### Your goal
For every record that follows, write out the text exactly and omit the picture, if one is present.

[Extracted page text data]
________________________________________
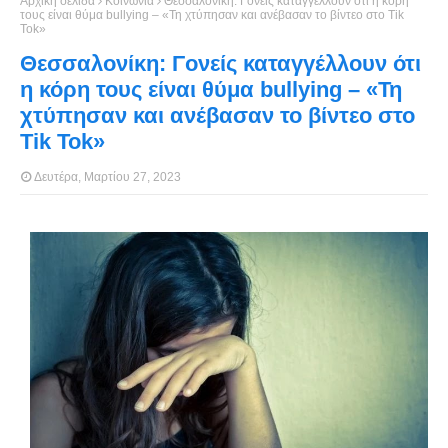
Αρχική σελίδα
Κοινωνία
Θεσσαλονίκη: Γονείς καταγγέλλουν ότι η κόρη
τους είναι θύμα bullying – «Τη χτύπησαν και ανέβασαν το βίντεο στο Tik
Tok»
Θεσσαλονίκη: Γονείς καταγγέλλουν ότι
η κόρη τους είναι θύμα bullying – «Τη
χτύπησαν και ανέβασαν το βίντεο στο
Tik Tok»
Δευτέρα, Μαρτίου 27, 2023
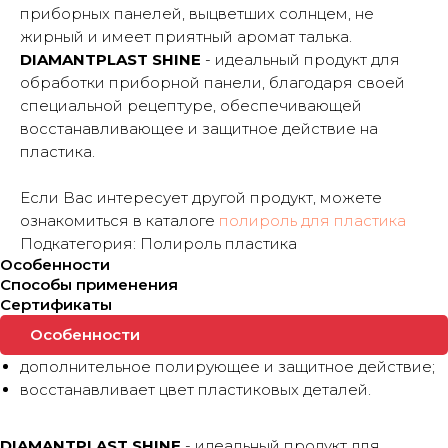
приборных панелей, выцветших солнцем, не
жирный и имеет приятный аромат талька.
DIAMANTPLAST SHINE
- идеальный продукт для
обработки приборной панели, благодаря своей
специальной рецептуре, обеспечивающей
восстанавливающее и защитное действие на
пластика.
Если Вас интересует другой продукт, можете
ознакомиться в каталоге
полироль для пластика
Подкатегория: Полироль пластика
Особенности
Способы применения
Сертификаты
Особенности
дополнительное полирующее и защитное действие;
восстанавливает цвет пластиковых деталей.
DIAMANTPLAST SHINE
- идеальный продукт для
________________________________________
### Task output
Αρχική σελίδα
Κοινωνία
Θεσσαλονίκη: Γονείς καταγγέλλουν ότι η κόρη
τους είναι θύμα bullying – «Τη χτύπησαν και ανέβασαν το βίντεο στο Tik
Tok»
Θεσσαλονίκη: Γονείς καταγγέλλουν ότι
η κόρη τους είναι θύμα bullying – «Τη
χτύπησαν και ανέβασαν το βίντεο στο
Tik Tok»
Δευτέρα, Μαρτίου 27, 2023
приборных панелей, выцветших солнцем, не
жирный и имеет приятный аромат талька.
DIAMANTPLAST SHINE
- идеальный продукт для
обработки приборной панели, благодаря своей
специальной рецептуре, обеспечивающей
восстанавливающее и защитное действие на
пластика.
Если Вас интересует другой продукт, можете
ознакомиться в каталоге
полироль для пластика
Подкатегория: Полироль пластика
Особенности
Способы применения
Сертификаты
Особенности
дополнительное полирующее и защитное действие;
восстанавливает цвет пластиковых деталей.
DIAMANTPLAST SHINE
- идеальный продукт для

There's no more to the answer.